Tarefas e exercícios
- A) No texto sobre o anonimato dos dadores, que cargo tem Paula Martinho da Silva?
- B) Reproduz, sem alterações, o trecho do texto sobre o anonimato dos dadores que vai de "Público - 23" até "os afastará mesmo.".

Público - 23 Jan 04

Peritos Portugueses Divididos Quanto à Perda de Anonimato dos Dadores de Esperma e Óvulos
Por SOFIA BRANCOPUBLICO.PT, com Reuters

O Governo britânico anunciou que pretende acabar com o anonimato dos dadores de esperma, óvulos e embriões. Os peritos portugueses já reagiram à notícia, mas estão divididos quanto às suas consequências.

Luís Archer, especialista em genética, diz que o fim do anonimato vai apenas mudar o perfil dos dadores, enquanto Paula Martinho da Silva, presidente do Conselho Nacional de Ética para as Ciências da Vida, acredita que os afastará mesmo.

Em Portugal, ainda está tudo por regulamentar em relação a estas matérias. No entanto, em declarações à TSF, Luís Archer adiantou ontem que gostaria que o exemplo da proposta britânica fosse seguido no país. "Há 18 anos que se trabalha nessa matéria, a preparar legislação, e até agora não foi possível consegui-la. É uma matéria difícil. Não há acordo em alguns pontos e, portanto, tem acontecido que vários projectos estavam quase prontos, mas o Governo mudou e começou-se então um novo", afirmou.

Entradas extraídas

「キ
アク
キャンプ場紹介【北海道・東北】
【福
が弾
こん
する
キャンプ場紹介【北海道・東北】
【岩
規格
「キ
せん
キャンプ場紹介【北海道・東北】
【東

Respostas às tarefas
- A) É presidente do Conselho Nacional de Ética para as Ciências da Vida.

- B)
Público - 23 Jan 04

Peritos Portugueses Divididos Quanto à Perda de Anonimato dos Dadores de Esperma e Óvulos
Por SOFIA BRANCOPUBLICO.PT, com Reuters

O Governo britânico anunciou que pretende acabar com o anonimato dos dadores de esperma, óvulos e embriões. Os peritos portugueses já reagiram à notícia, mas estão divididos quanto às suas consequências.

Luís Archer, especialista em genética, diz que o fim do anonimato vai apenas mudar o perfil dos dadores, enquanto Paula Martinho da Silva, presidente do Conselho Nacional de Ética para as Ciências da Vida, acredita que os afastará mesmo.